The cost of our healthcare workers’ mental health is too expensive for us, as a society, to bear. We can’t continue to ask healthcare workers to continue to sacrifice themselves for an indeterminate amount of time without offering the support they need to fully rest and recover.  

What Can Healthcare Workers, Hospitals and Others Do to Protect Themselves?  

Change happens one step at a time. Whether you are a nurse, LPN, doctor, DON or another healthcare worker, there are steps you can take to protect yourself and set your colleagues up for success.  

 

If you are a hospital, nursing home or residential care facility: 

  • Staff appropriately: Leaning on just a few individuals leaves you, and your patients, vulnerable if just one person steps away for the day or gets sick. Instead of staffing the minimum number of people for your facility to run, hire enough people to handle the workload successfully, even if one or two aren’t able to work. Healthcare workers should be able to feel like they can take the day off if needed without it impacting their patients.  

  • Invest in training for your staff: For the most part, people will meet expectations that are set for them if those expectations are attainable and understood. Set your staff up for success by investing in training materials and providing them enough time to not only learn their jobs, but to gain confidence in their roles.  

  • Advocate for your staff: If you are a manager, DON, or someone else in a leadership role, part of your job is to advocate for those who work for you so they get the resources they need to do their job successfully. Work with them so they can feel empowered to be their best at work and you will see lower turnover, happier staff and as a result, better patient care.  

 

If you are a nurse, doctor, LPN or other healthcare worker who works directly with patients: 

  • Advocate for yourself: Take your vacation time, talk to your coworkers and be a champion for what you need. You are the only one who knows what’s best for you.  

  • Stop “shoulding” on yourself: When you need a break, take it. Don’t let guilt make you feel like you should be cleaning the house, cooking, working out, or doing something else productive. The last two and a half years have tested the mental and physical fortitude of every caregiver. Do what you need to do to take care of yourself instead of increasing your stress by thinking about everything you “should” be doing.  

  • Take care of yourself: To the best of your ability, make time to get enough sleep, eat well, and try to exercise; even if that means going for a 20-minute walk at the end of the day. 
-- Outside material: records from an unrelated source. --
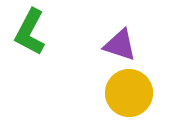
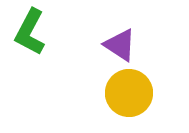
purple triangle: rotated 15 degrees clockwise
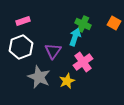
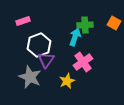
green cross: moved 2 px right, 1 px down; rotated 28 degrees counterclockwise
white hexagon: moved 18 px right, 2 px up
purple triangle: moved 7 px left, 9 px down
gray star: moved 9 px left
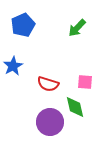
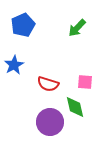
blue star: moved 1 px right, 1 px up
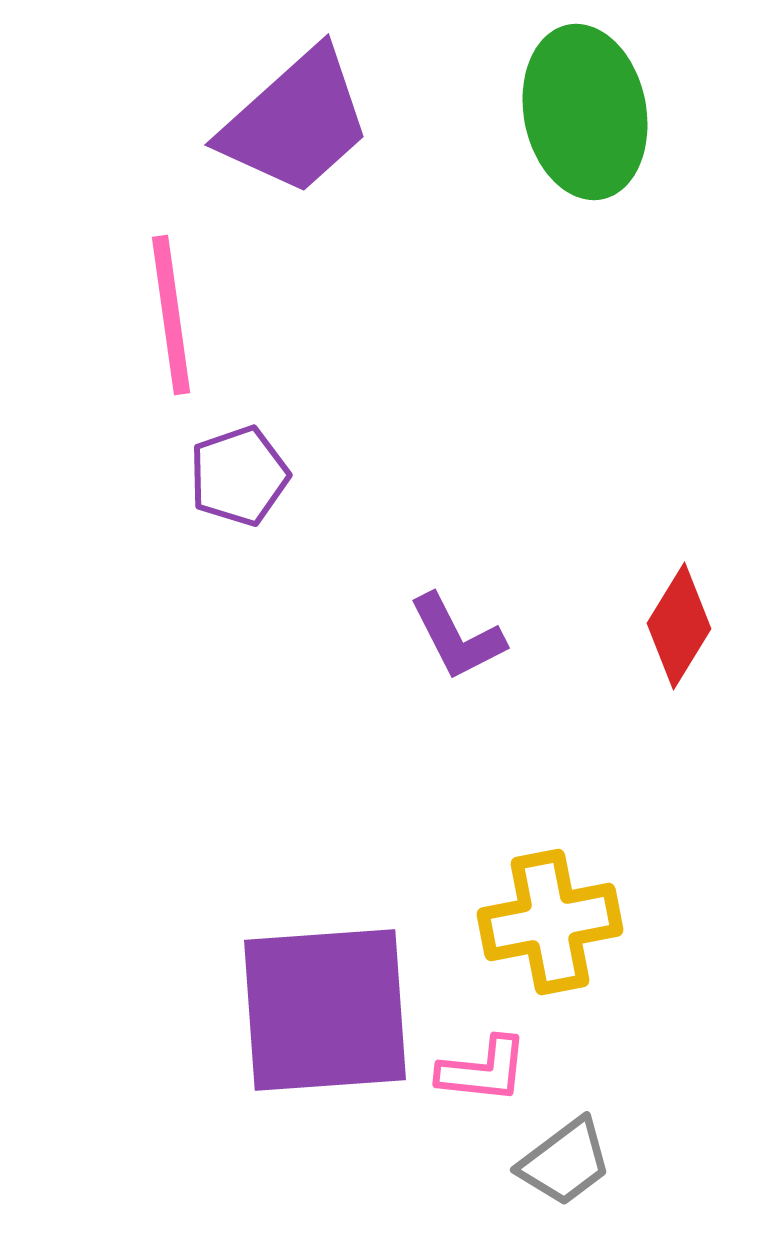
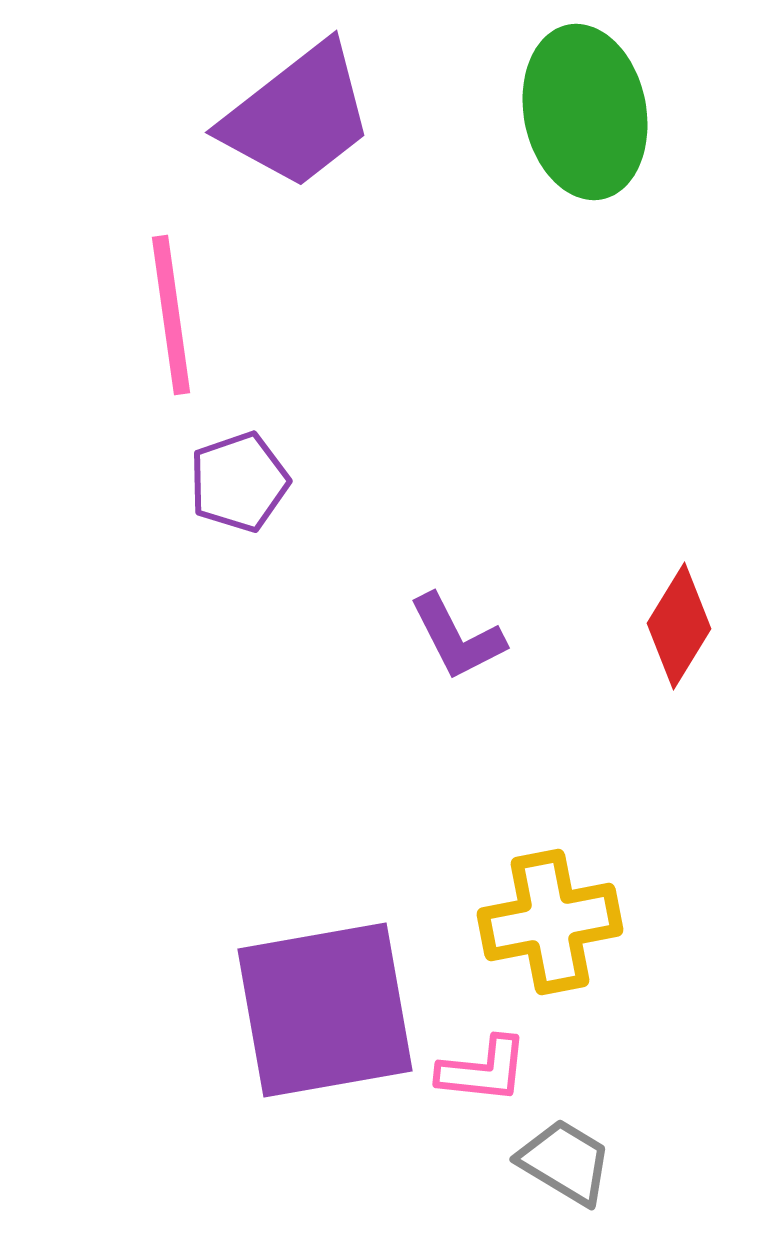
purple trapezoid: moved 2 px right, 6 px up; rotated 4 degrees clockwise
purple pentagon: moved 6 px down
purple square: rotated 6 degrees counterclockwise
gray trapezoid: rotated 112 degrees counterclockwise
  • Accept help: There are many reasons people turn down therapy, medication or other forms of emotional support. But if you’re struggling with depression, anxiety, suicidal ideation or other forms of psychological distress, it’s okay to get help. You can call the National Suicide Prevention Lifeline at 1-800-273-8255 and the Disaster Distress Helpline at 1-800-985-5990. If you prefer to text, you can text “HOME” to 741741. There are also training courses titled “Care for the Caregiver” that you and your colleagues can complete to learn how to better take care of yourself while serving others.  
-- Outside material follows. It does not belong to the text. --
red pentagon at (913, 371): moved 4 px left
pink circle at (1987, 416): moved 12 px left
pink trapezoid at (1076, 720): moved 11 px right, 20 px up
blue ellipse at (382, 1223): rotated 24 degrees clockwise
Healthcare workers often forget to take care of themselves or fear seeking mental health treatment because they don’t want to be perceived as incompetent or unfit to care for others. But after years of giving your heart, soul and body to the care of your patients, you owe it to yourself and your family to get the help you need.  

The COVID pandemic may have brought new and overwhelming challenges to healthcare workers throughout the country, but those same caregivers have repeatedly proven themselves to be some of the strongest individuals in the world. Now, as the pandemic is entering a new era, is the time to advocate for your recovery and forge a new path in the world of healthcare. Together, we can do anything.